Collected material: Begin

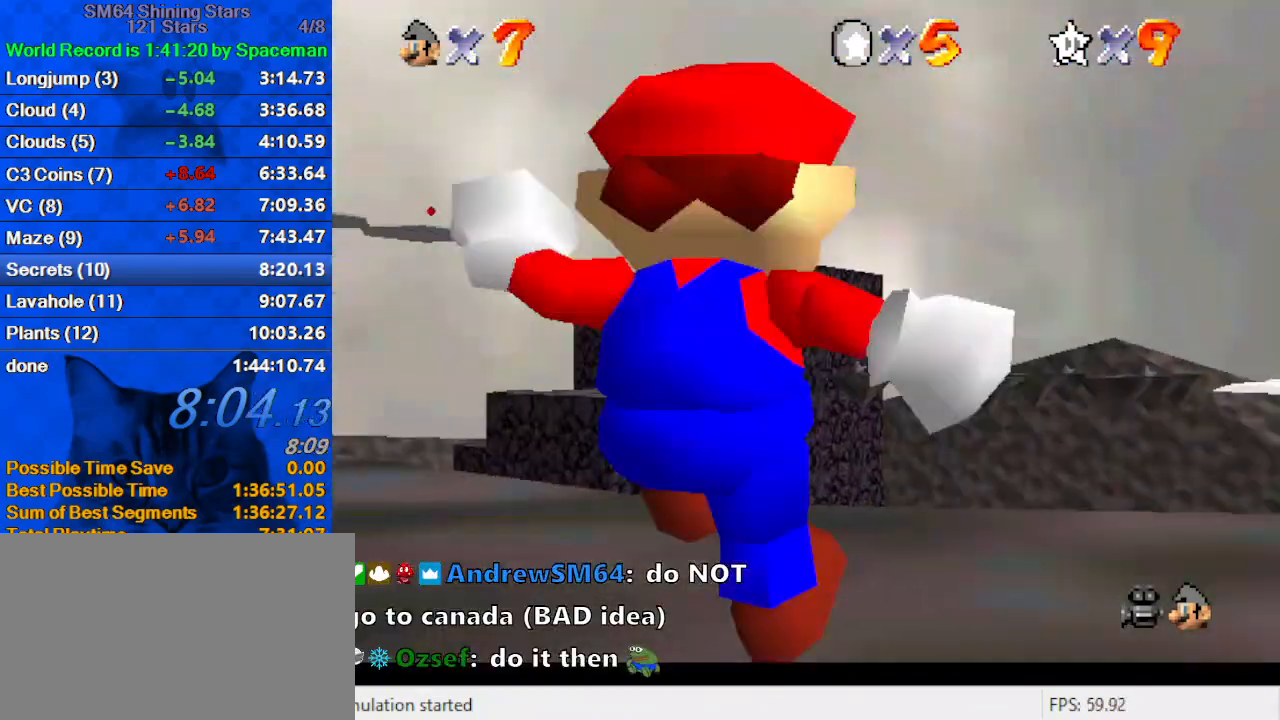
{"keys": ["right"], "events": [[33, "s", "down"], [233, "s", "up"], [300, "right", "down"]]}
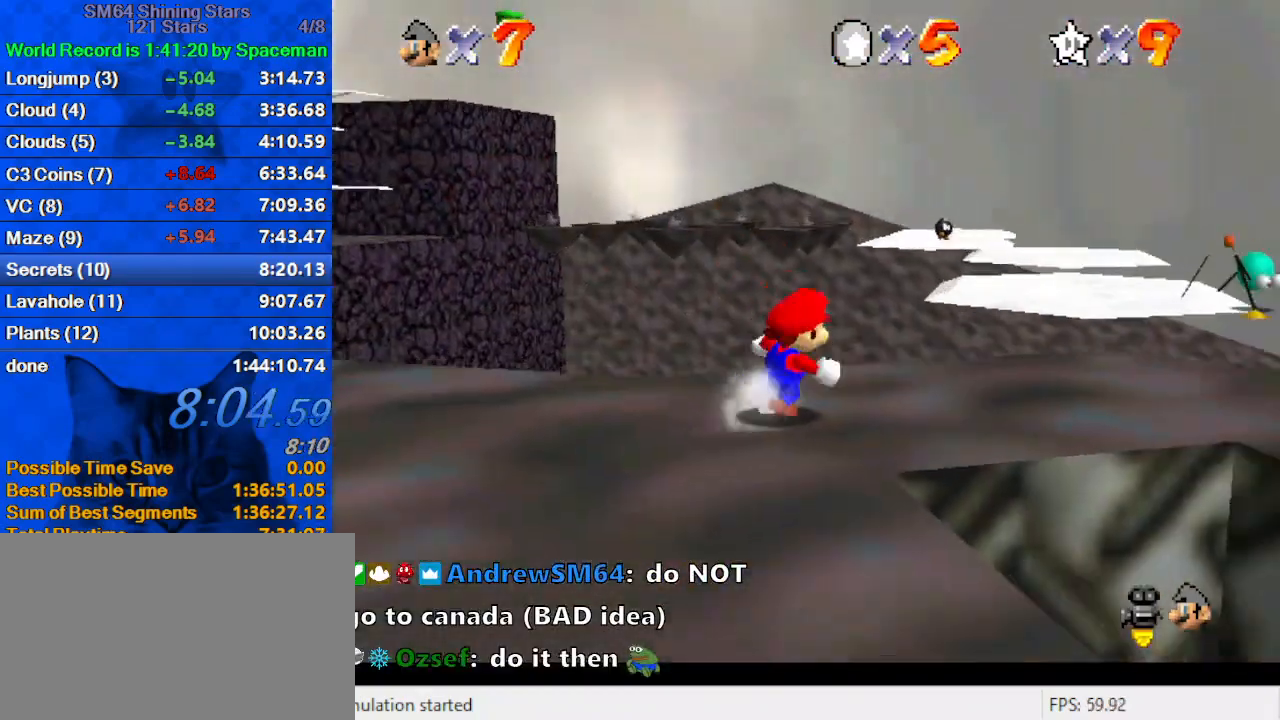
{"keys": ["right", "shift", "up", "y"], "events": [[33, "up", "down"], [233, "right", "up"], [333, "y", "down"], [367, "shift", "down"], [467, "right", "down"]]}
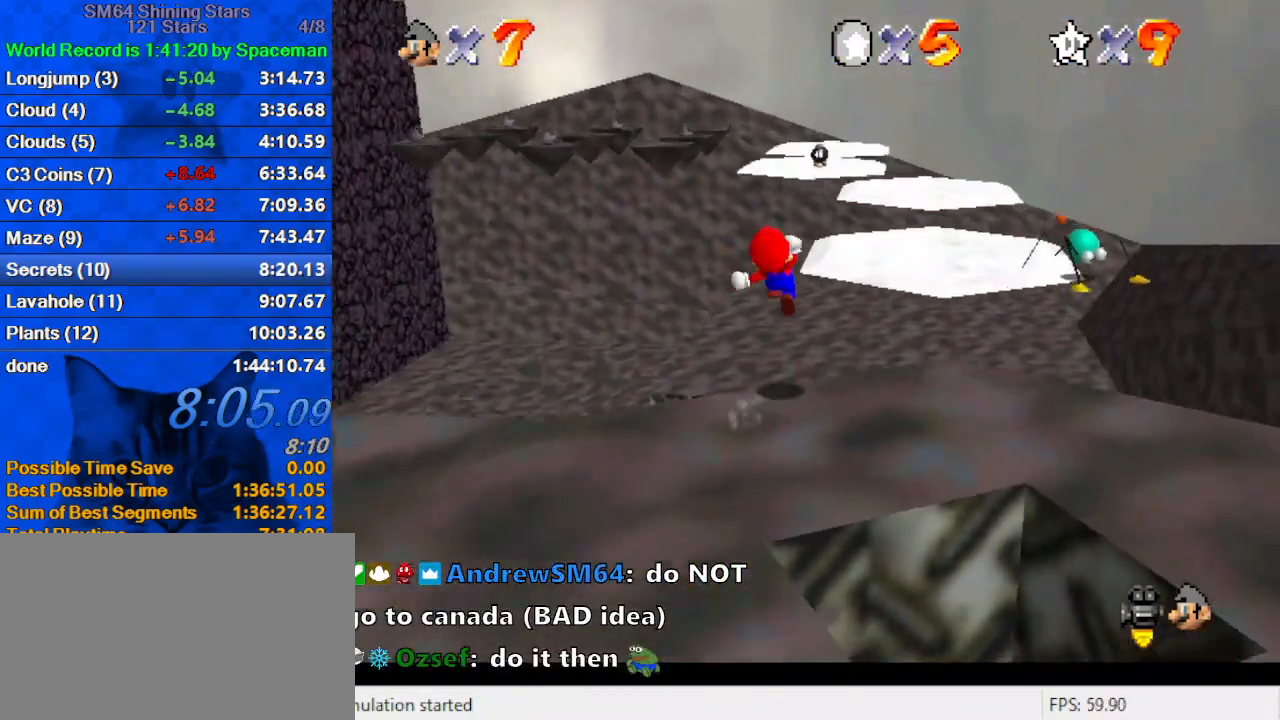
{"keys": ["right", "up"], "events": [[100, "shift", "up"], [300, "y", "up"]]}
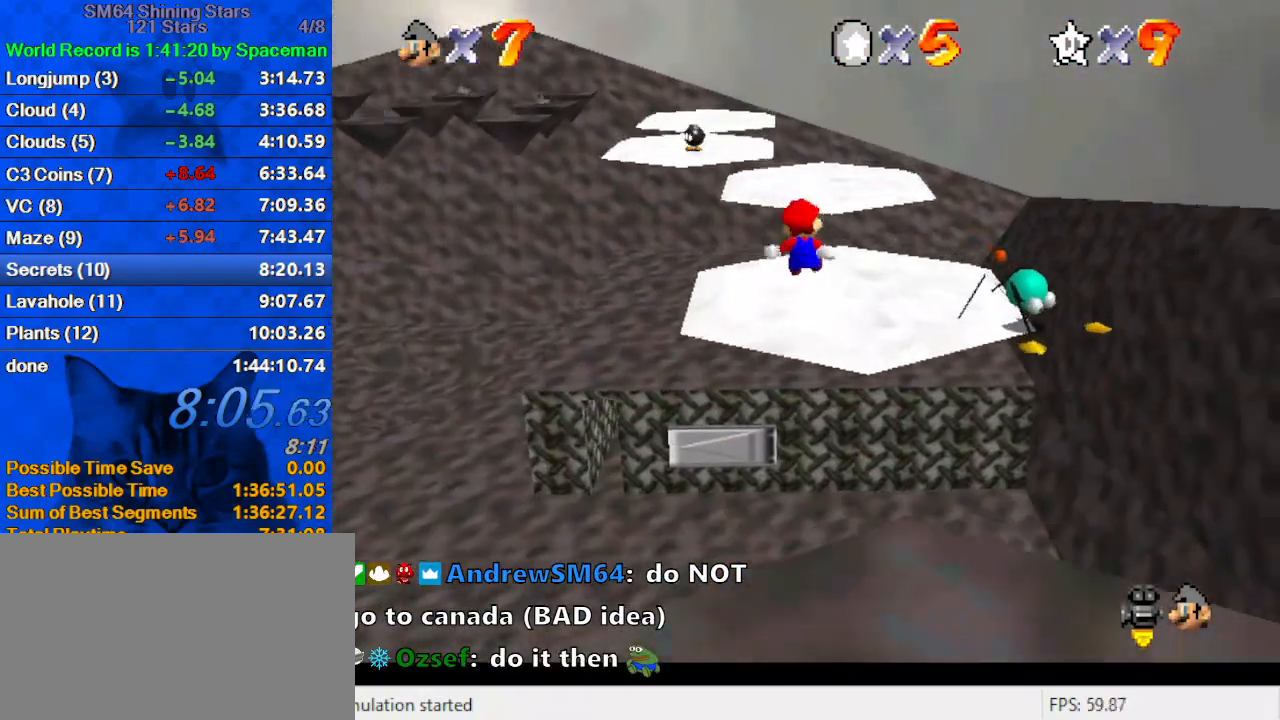
{"keys": ["up"], "events": [[33, "up", "up"], [100, "d", "down"], [100, "up", "down"], [200, "d", "up"], [267, "d", "down"], [400, "right", "up"], [433, "d", "up"]]}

Collected material: End

Your assignment –
Before copying the data, remove the pictures. Then repeat the rest exactly.

Task answer –
{"keys": ["right"], "events": [[33, "s", "down"], [233, "s", "up"], [300, "right", "down"]]}
{"keys": ["right", "shift", "up", "y"], "events": [[33, "up", "down"], [233, "right", "up"], [333, "y", "down"], [367, "shift", "down"], [467, "right", "down"]]}
{"keys": ["right", "up"], "events": [[100, "shift", "up"], [300, "y", "up"]]}
{"keys": ["up"], "events": [[33, "up", "up"], [100, "d", "down"], [100, "up", "down"], [200, "d", "up"], [267, "d", "down"], [400, "right", "up"], [433, "d", "up"]]}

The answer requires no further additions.